Document section |
Segment Open

Strong Small-Cap Equity Market Attractive to Investors
June 28, 2018
Facing the prospect of an escalating trade war and increasing U.S. dollar volatility, more investors are looking to hedge risk by turning to smaller domestic public companies that offer a measure of protection from international fluctuations.
So far in 2018, small-cap stocks have offered strong returns without much corresponding volatility, outperforming large-cap firms by a considerable margin in both regards. The small-cap benchmark Russell 2000 index has recorded a more than 9 percent gain so far this year, easily outpacing the 3 percent increase in the S&P 500 as of June 27.
CNBC, citing FactSet data, reported that investors in exchange-traded funds have recently turned away from large caps, pulling some $20 billion out of two major large-cap stock index ETFs in March alone. The iShares Russell 2000 ETF added over $2 billion over the same period.
Although the recent equity market pull back has been hard on small cap companies, the trend toward outperformance may continue through the year. Investors looking to avoid exposure to increasingly volatile foreign markets could retreat from some overseas companies and gravitate toward small-cap companies, which tend to operate largely in the U.S. Here’s a closer look at some of those dynamics driving investors to small caps.
Protections from Trade Wars
American tariffs on steel and aluminum have driven investors away from large-cap companies with significant overseas markets, whose revenue and profits are likely to be more heavily impacted by a trade war with China or other nations. U.S. small-cap stocks, however, typically generate most of their revenue domestically and tend to be more immune to international trade policy disputes.
In a recent note, analysts encouraged investors continue to overweight small-cap stocks. “We continue to recommend small-caps as a ‘catch-all trade’ for its high cyclical, reflation and tax policy exposures, as well as lower sensitivity to ongoing trade risk,” equity strategist Dubravko Lakos-Bujas wrote in the note, reported by CNBC.
The Rising Dollar
The continuing rise of the U.S. dollar is impacting domestic equities, but most smaller U.S. companies are again more insulated from the impacts of a rising dollar because the majority of their sales come from domestic markets. Larger firms, on the other hand, tend to have significant international operations, which are typically negatively impacted by a rising U.S. dollar.

Segment Closed

Exercise 1 |
Rewrite the paragraph of the small-cap stocks article that begins "So far in 2018" as a short bulleted list that keeps its main facts.
Exercise 2 |
Pick up the small-cap stocks article after its final sentence and write the next paragraph.

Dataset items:
Segment Open

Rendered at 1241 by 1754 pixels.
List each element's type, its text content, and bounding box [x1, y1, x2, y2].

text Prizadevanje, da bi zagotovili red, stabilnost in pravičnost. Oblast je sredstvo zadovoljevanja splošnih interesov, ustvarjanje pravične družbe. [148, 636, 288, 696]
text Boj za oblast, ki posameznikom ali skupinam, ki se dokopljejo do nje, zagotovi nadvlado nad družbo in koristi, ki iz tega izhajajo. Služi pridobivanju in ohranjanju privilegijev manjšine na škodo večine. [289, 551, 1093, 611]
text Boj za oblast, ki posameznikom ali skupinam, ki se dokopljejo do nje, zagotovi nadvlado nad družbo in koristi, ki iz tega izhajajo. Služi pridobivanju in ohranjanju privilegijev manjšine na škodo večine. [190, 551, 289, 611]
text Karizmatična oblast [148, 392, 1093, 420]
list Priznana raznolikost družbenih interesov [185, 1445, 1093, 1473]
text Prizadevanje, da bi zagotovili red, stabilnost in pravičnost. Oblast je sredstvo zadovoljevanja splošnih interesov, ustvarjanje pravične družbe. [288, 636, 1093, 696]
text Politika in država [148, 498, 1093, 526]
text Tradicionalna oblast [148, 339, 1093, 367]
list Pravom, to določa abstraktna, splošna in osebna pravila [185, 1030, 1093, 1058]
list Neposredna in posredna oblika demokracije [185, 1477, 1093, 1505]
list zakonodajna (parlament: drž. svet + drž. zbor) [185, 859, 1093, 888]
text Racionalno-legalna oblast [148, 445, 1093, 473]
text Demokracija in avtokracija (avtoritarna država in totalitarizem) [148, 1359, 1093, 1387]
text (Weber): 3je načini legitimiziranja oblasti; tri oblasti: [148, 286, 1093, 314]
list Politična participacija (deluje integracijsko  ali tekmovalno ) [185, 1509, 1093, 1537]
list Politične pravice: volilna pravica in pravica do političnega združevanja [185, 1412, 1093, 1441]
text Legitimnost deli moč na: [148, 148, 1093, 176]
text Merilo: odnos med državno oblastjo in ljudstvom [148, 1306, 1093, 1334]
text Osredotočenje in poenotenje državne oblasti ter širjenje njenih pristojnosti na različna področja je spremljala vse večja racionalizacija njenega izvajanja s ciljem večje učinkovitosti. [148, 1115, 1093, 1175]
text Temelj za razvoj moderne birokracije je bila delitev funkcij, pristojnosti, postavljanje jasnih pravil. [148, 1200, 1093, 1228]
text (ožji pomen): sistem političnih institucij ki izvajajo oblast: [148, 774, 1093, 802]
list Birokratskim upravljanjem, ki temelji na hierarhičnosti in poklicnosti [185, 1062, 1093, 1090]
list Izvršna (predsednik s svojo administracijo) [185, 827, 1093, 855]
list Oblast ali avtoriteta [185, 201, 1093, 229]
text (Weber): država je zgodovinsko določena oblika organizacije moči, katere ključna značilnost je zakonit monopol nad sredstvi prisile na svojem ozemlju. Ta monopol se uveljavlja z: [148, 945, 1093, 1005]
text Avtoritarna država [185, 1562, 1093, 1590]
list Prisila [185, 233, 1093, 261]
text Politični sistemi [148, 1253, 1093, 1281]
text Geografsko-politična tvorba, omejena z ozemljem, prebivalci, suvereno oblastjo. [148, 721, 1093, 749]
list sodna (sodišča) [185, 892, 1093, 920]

Segment Closed

Answer section 1 |
- So far in 2018, small-cap stocks have outperformed large-cap firms by a wide margin, with strong returns and little volatility.
- As of June 27, the Russell 2000, the small-cap benchmark, had gained more than 9 percent this year.
- Over the same period, the S&P 500 had risen 3 percent.

Answer section 2 |
Companies that make up the S&P SmallCap 600 drive 78.8 percent of their revenue from the U.S., compared with 73.3 percent in the S&P MidCap 400 and the 70.9 percent in the S&P 500. Historically, that has played out with small-cap stocks weathering geopolitical turmoil and currency fluctuations more effectively than large-cap equities.
Jodie Gunzberg, managing director and head of U.S. equities at New York-based S&P Dow Jones Indices, told U.S. News & World Report that over the past decade, for every 1 percent the dollar has risen, small caps gained 95 basis points, compared with a mid-cap jump of 82 basis points and large-cap increase of 71 basis points.
Strong Revenue Outlook
There is analyst consensus around the notion that U.S. small and mid-sized public companies are better positioned for a boost from the corporate tax cuts than are most large firms that make up the S&P 500.
Companies in the Russell 2000 have paid at least $9.2 billion less in taxes in the second quarter compared with the last quarter of 2017, according to some estimates, reported by Reuters. Smaller firms have shown a propensity to reinvest those savings over buybacks, in contrast to larger firms.
Small cap stocks should likely be a component of a strategic asset allocation in most market cycles, but is definitely worth evaluating in the current environment, which seems favorable.